What grade would you give the Marvel Cinematic Universe? (Ever-Changing Question)


  • Total voters
    185
I thought the theatrical cut of Daredevil was just . . . well, mediocre. I still bought a DVD copy of it, only it ended up being the Director's Cut. And I thought it was a lot better than the theatrical version.

Affleck was in the 2021 version of Justice League.

That version of the JL wasn't good either tbh
 
It might also help Affleck to be in something that's going to be a financial success for once and not crapped on by critics and or bomb at the box office

Batman VS Superman
Live by Night
Justice League
Air
Hypnotic
The Flash
Was Air not released directly to streaming? And it certainly got good reviews. Even my wife and I, who have zero interest in sport, loved it.
 
With how much it took to make it and market it and the expectations...sadly, yes.
Anything can be considered a failure if expectations are set unreasonably high enough.

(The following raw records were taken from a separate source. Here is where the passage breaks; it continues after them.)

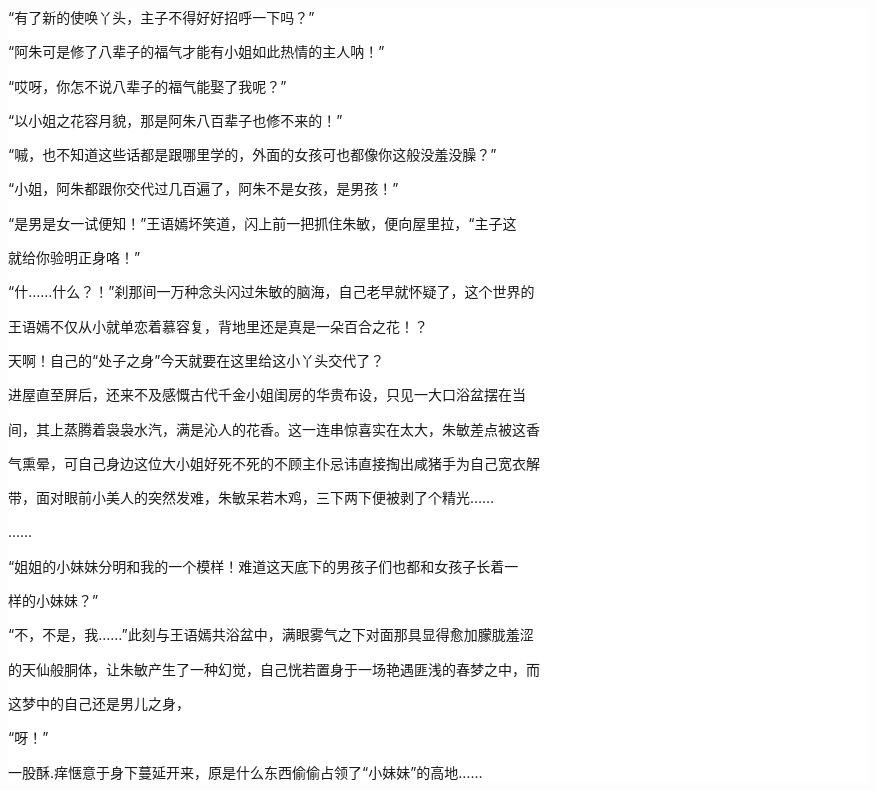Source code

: “有了新的使唤丫头，主子不得好好招呼一下吗？”

“阿朱可是修了八辈子的福气才能有小姐如此热情的主人呐！”

“哎呀，你怎不说八辈子的福气能娶了我呢？”

“以小姐之花容月貌，那是阿朱八百辈子也修不来的！”

“嘁，也不知道这些话都是跟哪里学的，外面的女孩可也都像你这般没羞没臊？”

“小姐，阿朱都跟你交代过几百遍了，阿朱不是女孩，是男孩！”

“是男是女一试便知！”王语嫣坏笑道，闪上前一把抓住朱敏，便向屋里拉，“主子这

就给你验明正身咯！”

“什……什么？！”刹那间一万种念头闪过朱敏的脑海，自己老早就怀疑了，这个世界的

王语嫣不仅从小就单恋着慕容复，背地里还是真是一朵百合之花！？

天啊！自己的“处子之身”今天就要在这里给这小丫头交代了？

进屋直至屏后，还来不及感慨古代千金小姐闺房的华贵布设，只见一大口浴盆摆在当

间，其上蒸腾着袅袅水汽，满是沁人的花香。这一连串惊喜实在太大，朱敏差点被这香

气熏晕，可自己身边这位大小姐好死不死的不顾主仆忌讳直接掏出咸猪手为自己宽衣解

带，面对眼前小美人的突然发难，朱敏呆若木鸡，三下两下便被剥了个精光……

……

“姐姐的小妹妹分明和我的一个模样！难道这天底下的男孩子们也都和女孩子长着一

样的小妹妹？”

“不，不是，我……”此刻与王语嫣共浴盆中，满眼雾气之下对面那具显得愈加朦胧羞涩

的天仙般胴体，让朱敏产生了一种幻觉，自己恍若置身于一场艳遇匪浅的春梦之中，而

这梦中的自己还是男儿之身，

“呀！”

一股酥.痒惬意于身下蔓延开来，原是什么东西偷偷占领了“小妹妹”的高地……


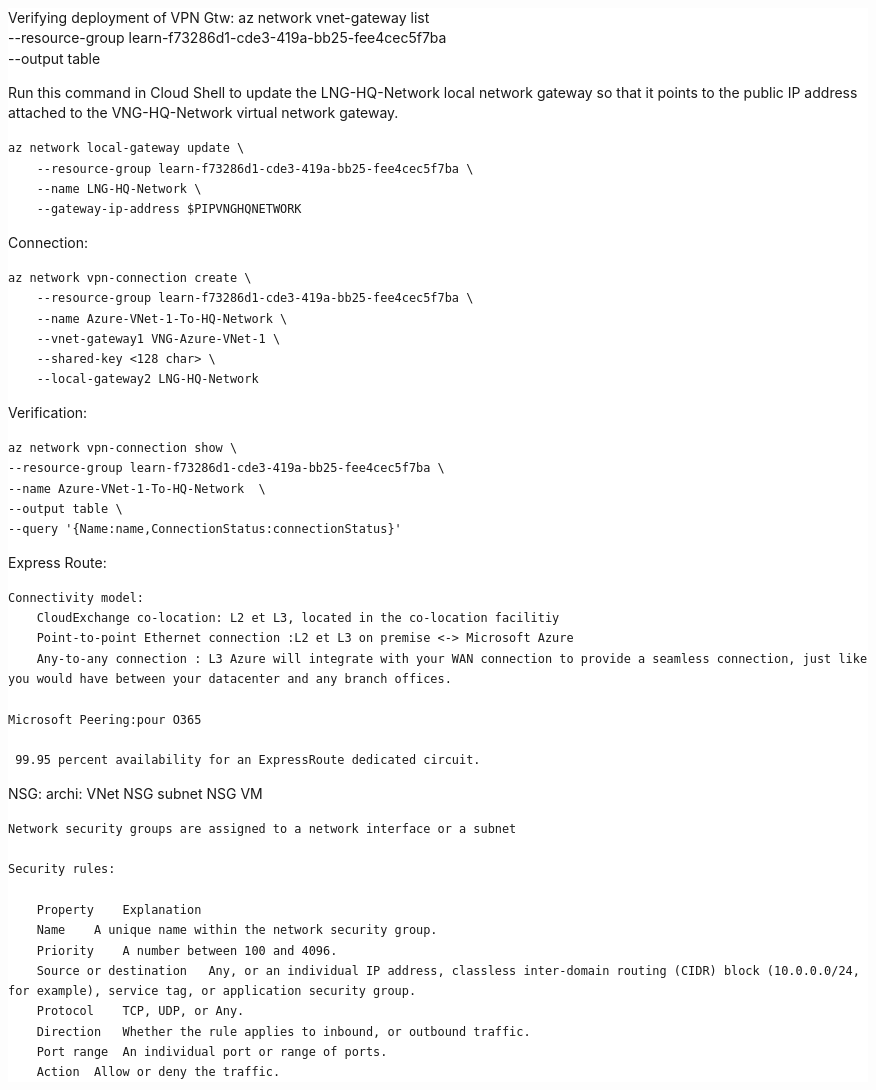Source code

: Verifying deployment of VPN Gtw: 
    az network vnet-gateway list \
        --resource-group learn-f73286d1-cde3-419a-bb25-fee4cec5f7ba \
        --output table


Run this command in Cloud Shell to update the LNG-HQ-Network local network gateway so that it points to 
the public IP address attached to the VNG-HQ-Network virtual network gateway.

    az network local-gateway update \
        --resource-group learn-f73286d1-cde3-419a-bb25-fee4cec5f7ba \
        --name LNG-HQ-Network \
        --gateway-ip-address $PIPVNGHQNETWORK


Connection:

    az network vpn-connection create \
        --resource-group learn-f73286d1-cde3-419a-bb25-fee4cec5f7ba \
        --name Azure-VNet-1-To-HQ-Network \
        --vnet-gateway1 VNG-Azure-VNet-1 \
        --shared-key <128 char> \
        --local-gateway2 LNG-HQ-Network

Verification:

    az network vpn-connection show \
    --resource-group learn-f73286d1-cde3-419a-bb25-fee4cec5f7ba \
    --name Azure-VNet-1-To-HQ-Network  \
    --output table \
    --query '{Name:name,ConnectionStatus:connectionStatus}'


Express Route:

    Connectivity model:
        CloudExchange co-location: L2 et L3, located in the co-location facilitiy
        Point-to-point Ethernet connection :L2 et L3 on premise <-> Microsoft Azure
        Any-to-any connection : L3 Azure will integrate with your WAN connection to provide a seamless connection, just like you would have between your datacenter and any branch offices.

    Microsoft Peering:pour O365

     99.95 percent availability for an ExpressRoute dedicated circuit.

NSG:
    archi: VNet
                NSG
                    subnet
                        NSG 
                            VM

    Network security groups are assigned to a network interface or a subnet

    Security rules:

        Property	Explanation
        Name	A unique name within the network security group.
        Priority	A number between 100 and 4096.
        Source or destination	Any, or an individual IP address, classless inter-domain routing (CIDR) block (10.0.0.0/24, for example), service tag, or application security group.
        Protocol	TCP, UDP, or Any.
        Direction	Whether the rule applies to inbound, or outbound traffic.
        Port range	An individual port or range of ports.
        Action	Allow or deny the traffic.
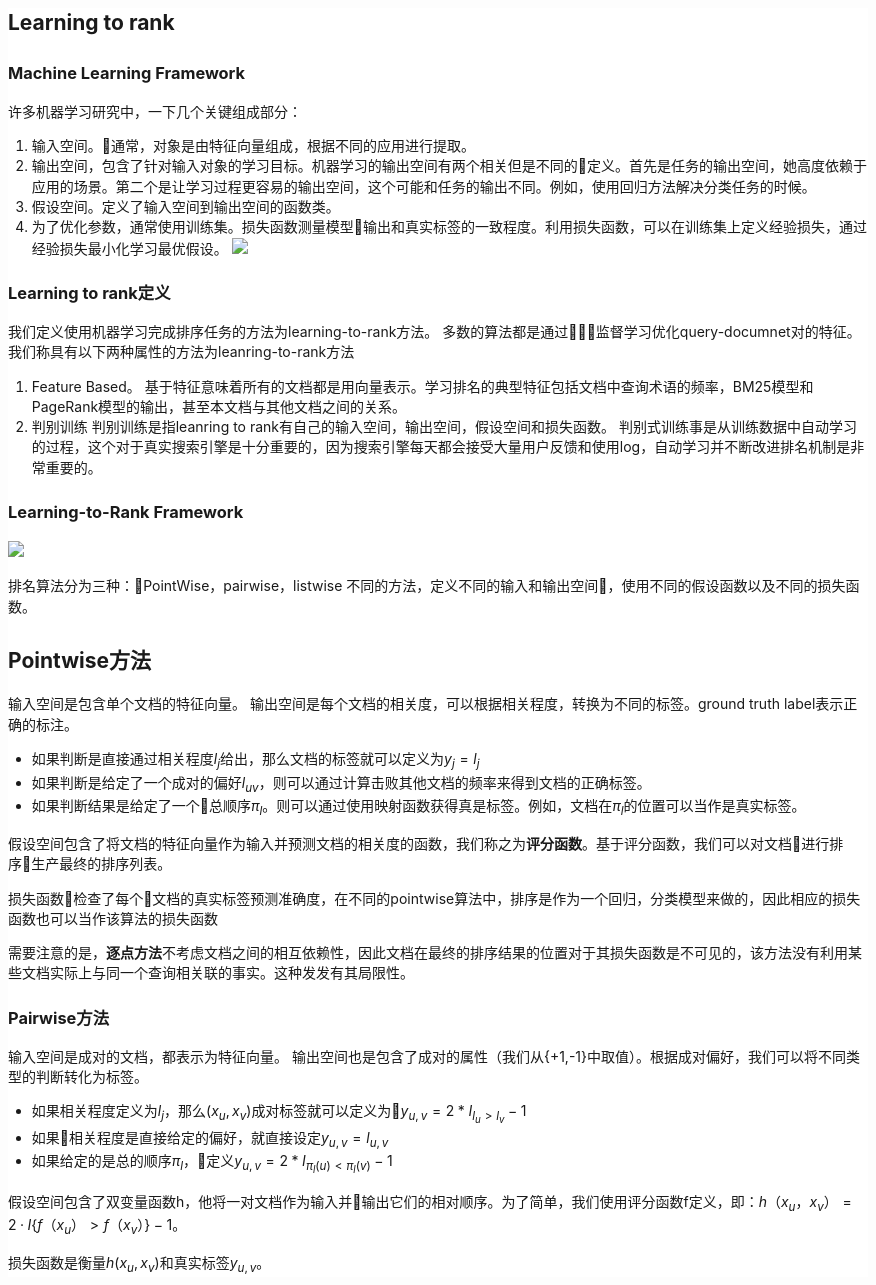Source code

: 
## Learning to rank

### Machine Learning Framework
许多机器学习研究中，一下几个关键组成部分：
1. 输入空间。通常，对象是由特征向量组成，根据不同的应用进行提取。
2. 输出空间，包含了针对输入对象的学习目标。机器学习的输出空间有两个相关但是不同的定义。首先是任务的输出空间，她高度依赖于应用的场景。第二个是让学习过程更容易的输出空间，这个可能和任务的输出不同。例如，使用回归方法解决分类任务的时候。
3. 假设空间。定义了输入空间到输出空间的函数类。
4. 为了优化参数，通常使用训练集。损失函数测量模型输出和真实标签的一致程度。利用损失函数，可以在训练集上定义经验损失，通过经验损失最小化学习最优假设。
![](https://raw.githubusercontent.com/gjwei/images/master/20190124201042.png)
### Learning to rank定义
我们定义使用机器学习完成排序任务的方法为learning-to-rank方法。
多数的算法都是通过监督学习优化query-documnet对的特征。我们称具有以下两种属性的方法为leanring-to-rank方法
1. Feature Based。
基于特征意味着所有的文档都是用向量表示。学习排名的典型特征包括文档中查询术语的频率，BM25模型和PageRank模型的输出，甚至本文档与其他文档之间的关系。
2. 判别训练
判别训练是指leanring to rank有自己的输入空间，输出空间，假设空间和损失函数。
判别式训练事是从训练数据中自动学习的过程，这个对于真实搜索引擎是十分重要的，因为搜索引擎每天都会接受大量用户反馈和使用log，自动学习并不断改进排名机制是非常重要的。

### Learning-to-Rank Framework
![](https://raw.githubusercontent.com/gjwei/images/master/20190124202318.png)

排名算法分为三种：PointWise，pairwise，listwise
不同的方法，定义不同的输入和输出空间，使用不同的假设函数以及不同的损失函数。


## Pointwise方法
输入空间是包含单个文档的特征向量。
输出空间是每个文档的相关度，可以根据相关程度，转换为不同的标签。ground truth label表示正确的标注。
* 如果判断是直接通过相关程度$l_j$给出，那么文档的标签就可以定义为$y_j=l_j$
* 如果判断是给定了一个成对的偏好$l_{uv}$，则可以通过计算击败其他文档的频率来得到文档的正确标签。
* 如果判断结果是给定了一个总顺序$\pi_l$。则可以通过使用映射函数获得真是标签。例如，文档在$\pi_l$的位置可以当作是真实标签。

假设空间包含了将文档的特征向量作为输入并预测文档的相关度的函数，我们称之为**评分函数**。基于评分函数，我们可以对文档进行排序生产最终的排序列表。

损失函数检查了每个文档的真实标签预测准确度，在不同的pointwise算法中，排序是作为一个回归，分类模型来做的，因此相应的损失函数也可以当作该算法的损失函数

需要注意的是，**逐点方法**不考虑文档之间的相互依赖性，因此文档在最终的排序结果的位置对于其损失函数是不可见的，该方法没有利用某些文档实际上与同一个查询相关联的事实。这种发发有其局限性。

### Pairwise方法
输入空间是成对的文档，都表示为特征向量。
输出空间也是包含了成对的属性（我们从{+1,-1}中取值）。根据成对偏好，我们可以将不同类型的判断转化为标签。
* 如果相关程度定义为$l_j$，那么$(x_u,x_v)$成对标签就可以定义为$y_{u,v}=2*I_{l_u>l_v}-1$
* 如果相关程度是直接给定的偏好，就直接设定$y_{u,v}=l_{u,v}$
* 如果给定的是总的顺序$\pi_l$，定义$y_{u,v}=2*I_{\pi_l(u)<\pi_l(v)}-1$

假设空间包含了双变量函数h，他将一对文档作为输入并输出它们的相对顺序。为了简单，我们使用评分函数f定义，即：$h（x_u，x_v）= 2·I \{f（x_u）> f（x_v）\}  -  1$。

损失函数是衡量$h(x_u,x_v)$和真实标签$y_{u,v}$。
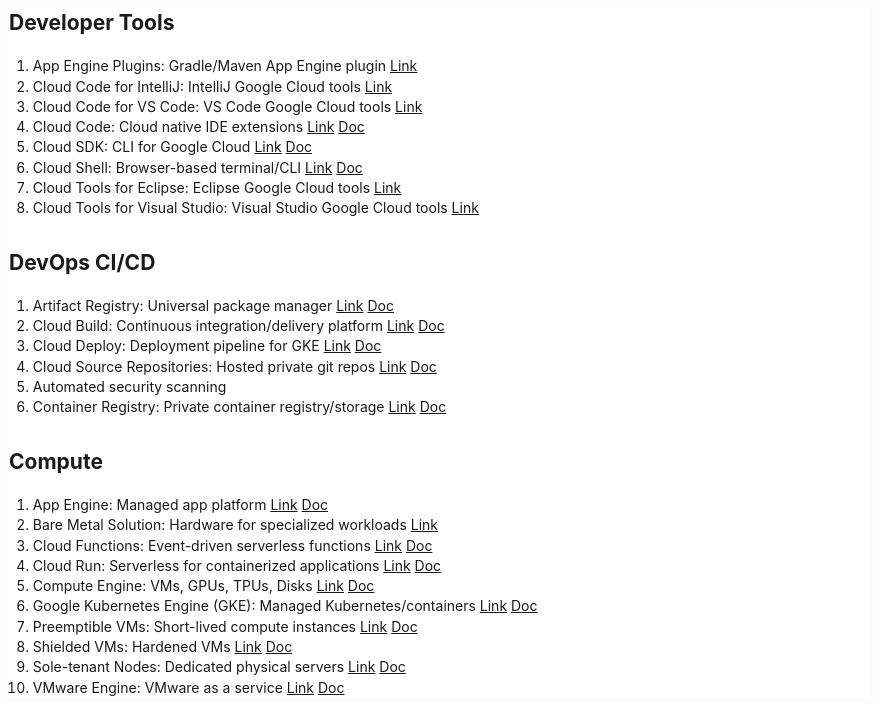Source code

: ## [](#developer-tools)Developer Tools   
1. App Engine Plugins: Gradle/Maven App Engine plugin [Link](https://github.com/GoogleCloudPlatform/app-gradle-plugin)   
1. Cloud Code for IntelliJ: IntelliJ Google Cloud tools [Link](https://cloud.google.com/intellij/)   
1. Cloud Code for VS Code: VS Code Google Cloud tools [Link](https://cloud.google.com/code/docs/vscode/)   
1. Cloud Code: Cloud native IDE extensions [Link](https://cloud.google.com/code/) [Doc](https://cloud.google.com/code/docs/)   
1. Cloud SDK: CLI for Google Cloud [Link](https://cloud.google.com/sdk/) [Doc](https://cloud.google.com/sdk/docs/)   
1. Cloud Shell: Browser-based terminal/CLI [Link](https://cloud.google.com/shell/) [Doc](https://cloud.google.com/shell/docs/)   
1. Cloud Tools for Eclipse: Eclipse Google Cloud tools [Link](https://cloud.google.com/eclipse/docs/)   
1. Cloud Tools for Visual Studio: Visual Studio Google Cloud tools [Link](https://cloud.google.com/visual-studio/)   

## [](#devops-cicd)DevOps CI/CD   
1. Artifact Registry: Universal package manager [Link](https://cloud.google.com/artifacts/) [Doc](https://cloud.google.com/artifacts/)   
1. Cloud Build: Continuous integration/delivery platform [Link](https://cloud.google.com/cloud-build/) [Doc](https://cloud.google.com/cloud-build/docs/)   
1. Cloud Deploy: Deployment pipeline for GKE [Link](https://cloud.google.com/deploy) [Doc](https://cloud.google.com/deploy/docs/)   
1. Cloud Source Repositories: Hosted private git repos [Link](https://cloud.google.com/source-repositories/) [Doc](https://cloud.google.com/source-repositories/docs/)   
1. Automated security scanning [](https://cloud.google.com/artifact-analysis/docs)   
1. Container Registry: Private container registry/storage [Link](https://cloud.google.com/container-registry/) [Doc](https://cloud.google.com/container-registry/docs/) 

## [](#compute)Compute   
1. App Engine: Managed app platform [Link](https://cloud.google.com/appengine/) [Doc](https://cloud.google.com/appengine/docs/)   
1. Bare Metal Solution: Hardware for specialized workloads [Link](https://cloud.google.com/bare-metal)   
1. Cloud Functions: Event-driven serverless functions [Link](https://cloud.google.com/functions/) [Doc](https://cloud.google.com/functions/docs/)   
1. Cloud Run: Serverless for containerized applications [Link](https://cloud.google.com/run/) [Doc](https://cloud.google.com/run/docs/)   
1. Compute Engine: VMs, GPUs, TPUs, Disks [Link](https://cloud.google.com/compute/) [Doc](https://cloud.google.com/compute/docs/)   
1. Google Kubernetes Engine (GKE): Managed Kubernetes/containers [Link](https://cloud.google.com/kubernetes-engine/) [Doc](https://cloud.google.com/kubernetes-engine/docs/)   
1. Preemptible VMs: Short-lived compute instances [Link](https://cloud.google.com/preemptible-vms) [Doc](https://cloud.google.com/compute/docs/instances/preemptible)   
1. Shielded VMs: Hardened VMs [Link](https://cloud.google.com/shielded-vm/) [Doc](https://cloud.google.com/security/shielded-cloud/shielded-vm/)   
1. Sole-tenant Nodes: Dedicated physical servers [Link](https://cloud.google.com/sole-tenant-nodes) [Doc](https://cloud.google.com/compute/docs/nodes)   
1. VMware Engine: VMware as a service [Link](https://cloud.google.com/vmware-engine) [Doc](https://cloud.google.com/vmware-engine/docs)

If a movie made two billion dollars it could be called a bomb as long as the general public adopted the stance that it was "supposed" to make three billion.
 
Anything can be considered a failure if expectations are set unreasonably high enough. If a movie made two billion dollars it could be called a bomb as long as the general public adopted the stance that it was "supposed" to make three billion.

Honestly online fan discussions became less fun for me when everyone became negative Nancies focused on profits and nitpicking
 
WB: We want the Avengers right now.

Dude: Well, we could do five or six movies and lay the groundwork for it. Each of them making hundreds of millions themselves.

WB: NO! AVENGERS! NOW!

DC was ahead of the game. They could've done JL first and built it up enough if they had the forethought
 
Anything can be considered a failure if expectations are set unreasonably high enough. If a movie made two billion dollars it could be called a bomb as long as the general public adopted the stance that it was "supposed" to make three billion.


With inflation and times changing we are likely to see movies have to make two billion to be considered a success. Probably not in the next 20 to 30 years though.

Just randomly choosing Robocop for example in 1987. It made 87 million at the box office. In todays standards that would be an abysmal bomb.
 
With inflation and times changing we are likely to see movies have to make two billion to be considered a success. Probably not in the next 20 to 30 years though.

Just randomly choosing Robocop for example in 1987. It made 87 million at the box office. In todays standards that would be an abysmal bomb.

Shrinking domestic box office plus growing international box office. The domestic box office cut for movie studios is between 50% to 60%. Usually your blockbuster movies get 60% because the theater is happy to get them in there, with the theater getting closer to 50% on a lot of other movies. But when you go international the studio starts to see their cut shrink to like 20% to 40%. So when you see most blockbusters now doing something like 60% to 70% of the box office from international that's 60% to 70% of the 'ticket revenue' getting back to studio at that lower 20% to 40% rate.

Let's say a movie does $1B and have it be $400M US, $600M global.

That could basically be like $240M(60% domestic) & $180M(splitting the 20%-40% range and using 30%) for a total of $420M.

Jurassic World: Fallen Kingdom made $1.3B at the box office, and the net profit for Universal Studios was estimated was something like $222M factoring in a $400M+ budget, promotions and then.

So theoretically it could have made $1B and possibly lost money.
 
The second week drop off on BvS was brutal if memory serves.

That's why WB considered it a failure. It earned more than 200,000 domestic in its first week and then dropped 70% for the second week. Audience turned out in droves to see the movie initially and decided they didn't like it.